Aim of the exercise » In the material, begin at the line that contains "order: Chloranthales" and stop after the line that contains "order: Magnoliales". Reproduce only those lines, replacing "collectors" with "collected by" throughout and leaving everything else unchanged.

Extracted records »
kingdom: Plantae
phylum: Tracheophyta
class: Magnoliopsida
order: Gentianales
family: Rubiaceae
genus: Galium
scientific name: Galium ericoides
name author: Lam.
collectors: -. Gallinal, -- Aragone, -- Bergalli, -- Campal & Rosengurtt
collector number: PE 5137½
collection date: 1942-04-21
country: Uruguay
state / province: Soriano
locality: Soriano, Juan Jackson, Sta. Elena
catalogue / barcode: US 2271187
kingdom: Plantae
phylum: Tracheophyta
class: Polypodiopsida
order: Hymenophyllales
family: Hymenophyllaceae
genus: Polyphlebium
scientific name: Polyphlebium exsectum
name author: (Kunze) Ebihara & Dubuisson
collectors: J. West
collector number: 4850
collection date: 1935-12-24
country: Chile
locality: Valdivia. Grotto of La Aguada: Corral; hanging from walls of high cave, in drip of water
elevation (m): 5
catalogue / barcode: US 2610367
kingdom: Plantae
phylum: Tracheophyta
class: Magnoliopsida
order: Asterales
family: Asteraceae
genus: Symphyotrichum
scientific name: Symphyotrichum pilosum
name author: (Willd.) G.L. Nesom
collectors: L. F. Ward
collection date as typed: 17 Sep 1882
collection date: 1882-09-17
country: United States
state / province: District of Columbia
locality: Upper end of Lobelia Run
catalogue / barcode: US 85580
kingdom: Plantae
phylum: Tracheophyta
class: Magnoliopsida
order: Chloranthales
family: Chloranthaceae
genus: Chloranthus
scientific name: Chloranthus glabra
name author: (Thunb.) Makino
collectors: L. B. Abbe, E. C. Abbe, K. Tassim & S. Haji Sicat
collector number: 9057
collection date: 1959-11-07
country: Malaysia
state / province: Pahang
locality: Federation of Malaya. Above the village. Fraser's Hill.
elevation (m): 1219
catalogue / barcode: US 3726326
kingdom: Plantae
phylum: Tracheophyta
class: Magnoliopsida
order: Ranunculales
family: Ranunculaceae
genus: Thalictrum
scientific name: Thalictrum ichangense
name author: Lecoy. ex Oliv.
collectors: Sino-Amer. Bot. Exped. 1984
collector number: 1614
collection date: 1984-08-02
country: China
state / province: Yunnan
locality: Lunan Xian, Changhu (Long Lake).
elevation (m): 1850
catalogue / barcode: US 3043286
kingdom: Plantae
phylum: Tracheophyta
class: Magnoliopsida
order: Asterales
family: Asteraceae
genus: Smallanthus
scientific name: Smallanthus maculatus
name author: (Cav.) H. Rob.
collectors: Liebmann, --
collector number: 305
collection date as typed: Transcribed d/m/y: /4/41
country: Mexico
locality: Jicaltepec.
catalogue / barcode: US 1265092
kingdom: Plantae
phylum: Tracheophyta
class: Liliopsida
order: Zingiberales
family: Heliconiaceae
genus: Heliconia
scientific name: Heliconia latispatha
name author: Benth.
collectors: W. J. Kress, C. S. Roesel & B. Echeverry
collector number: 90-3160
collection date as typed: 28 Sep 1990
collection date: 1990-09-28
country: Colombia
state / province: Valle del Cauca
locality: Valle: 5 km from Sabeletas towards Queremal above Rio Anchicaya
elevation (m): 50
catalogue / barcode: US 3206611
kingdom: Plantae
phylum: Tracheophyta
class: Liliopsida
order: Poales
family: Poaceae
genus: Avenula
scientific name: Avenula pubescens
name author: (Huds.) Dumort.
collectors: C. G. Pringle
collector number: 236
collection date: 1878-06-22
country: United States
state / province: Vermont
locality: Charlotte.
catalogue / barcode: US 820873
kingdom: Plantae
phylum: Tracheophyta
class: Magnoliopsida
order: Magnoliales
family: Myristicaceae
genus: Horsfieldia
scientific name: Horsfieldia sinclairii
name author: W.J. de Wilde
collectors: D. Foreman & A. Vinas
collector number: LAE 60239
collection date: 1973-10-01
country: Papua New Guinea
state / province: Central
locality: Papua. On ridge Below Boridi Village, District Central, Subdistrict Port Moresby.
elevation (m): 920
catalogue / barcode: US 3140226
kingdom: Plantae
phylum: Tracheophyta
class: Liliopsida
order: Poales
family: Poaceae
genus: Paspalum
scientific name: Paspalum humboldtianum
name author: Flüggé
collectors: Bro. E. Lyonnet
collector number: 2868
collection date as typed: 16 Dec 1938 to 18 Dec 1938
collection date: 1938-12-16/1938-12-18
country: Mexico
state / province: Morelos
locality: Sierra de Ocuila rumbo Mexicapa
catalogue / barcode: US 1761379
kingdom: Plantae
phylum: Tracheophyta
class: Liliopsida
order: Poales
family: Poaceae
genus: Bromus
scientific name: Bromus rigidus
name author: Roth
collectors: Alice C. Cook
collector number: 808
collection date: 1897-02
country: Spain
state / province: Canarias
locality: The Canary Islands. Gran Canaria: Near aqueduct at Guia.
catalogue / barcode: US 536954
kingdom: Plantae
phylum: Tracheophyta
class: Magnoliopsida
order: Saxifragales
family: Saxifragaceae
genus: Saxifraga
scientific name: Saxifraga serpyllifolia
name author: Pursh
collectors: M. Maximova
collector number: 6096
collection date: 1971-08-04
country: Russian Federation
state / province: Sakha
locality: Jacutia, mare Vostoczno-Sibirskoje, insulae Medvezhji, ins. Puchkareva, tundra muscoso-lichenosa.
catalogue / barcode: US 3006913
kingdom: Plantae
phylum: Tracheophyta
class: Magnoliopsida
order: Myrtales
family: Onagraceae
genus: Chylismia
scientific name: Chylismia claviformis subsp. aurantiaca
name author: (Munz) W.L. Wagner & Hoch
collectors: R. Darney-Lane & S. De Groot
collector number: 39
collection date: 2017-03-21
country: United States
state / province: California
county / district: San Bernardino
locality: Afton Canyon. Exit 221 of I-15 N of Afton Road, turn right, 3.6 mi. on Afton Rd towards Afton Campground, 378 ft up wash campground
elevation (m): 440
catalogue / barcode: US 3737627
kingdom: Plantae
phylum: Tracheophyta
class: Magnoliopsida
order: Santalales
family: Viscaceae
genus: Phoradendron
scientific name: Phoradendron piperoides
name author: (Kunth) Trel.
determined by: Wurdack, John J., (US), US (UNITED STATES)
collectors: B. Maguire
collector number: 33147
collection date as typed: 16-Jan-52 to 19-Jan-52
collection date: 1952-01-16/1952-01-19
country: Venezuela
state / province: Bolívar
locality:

Written answer »
order: Chloranthales
family: Chloranthaceae
genus: Chloranthus
scientific name: Chloranthus glabra
name author: (Thunb.) Makino
collected by: L. B. Abbe, E. C. Abbe, K. Tassim & S. Haji Sicat
collector number: 9057
collection date: 1959-11-07
country: Malaysia
state / province: Pahang
locality: Federation of Malaya. Above the village. Fraser's Hill.
elevation (m): 1219
catalogue / barcode: US 3726326
kingdom: Plantae
phylum: Tracheophyta
class: Magnoliopsida
order: Ranunculales
family: Ranunculaceae
genus: Thalictrum
scientific name: Thalictrum ichangense
name author: Lecoy. ex Oliv.
collected by: Sino-Amer. Bot. Exped. 1984
collector number: 1614
collection date: 1984-08-02
country: China
state / province: Yunnan
locality: Lunan Xian, Changhu (Long Lake).
elevation (m): 1850
catalogue / barcode: US 3043286
kingdom: Plantae
phylum: Tracheophyta
class: Magnoliopsida
order: Asterales
family: Asteraceae
genus: Smallanthus
scientific name: Smallanthus maculatus
name author: (Cav.) H. Rob.
collected by: Liebmann, --
collector number: 305
collection date as typed: Transcribed d/m/y: /4/41
country: Mexico
locality: Jicaltepec.
catalogue / barcode: US 1265092
kingdom: Plantae
phylum: Tracheophyta
class: Liliopsida
order: Zingiberales
family: Heliconiaceae
genus: Heliconia
scientific name: Heliconia latispatha
name author: Benth.
collected by: W. J. Kress, C. S. Roesel & B. Echeverry
collector number: 90-3160
collection date as typed: 28 Sep 1990
collection date: 1990-09-28
country: Colombia
state / province: Valle del Cauca
locality: Valle: 5 km from Sabeletas towards Queremal above Rio Anchicaya
elevation (m): 50
catalogue / barcode: US 3206611
kingdom: Plantae
phylum: Tracheophyta
class: Liliopsida
order: Poales
family: Poaceae
genus: Avenula
scientific name: Avenula pubescens
name author: (Huds.) Dumort.
collected by: C. G. Pringle
collector number: 236
collection date: 1878-06-22
country: United States
state / province: Vermont
locality: Charlotte.
catalogue / barcode: US 820873
kingdom: Plantae
phylum: Tracheophyta
class: Magnoliopsida
order: Magnoliales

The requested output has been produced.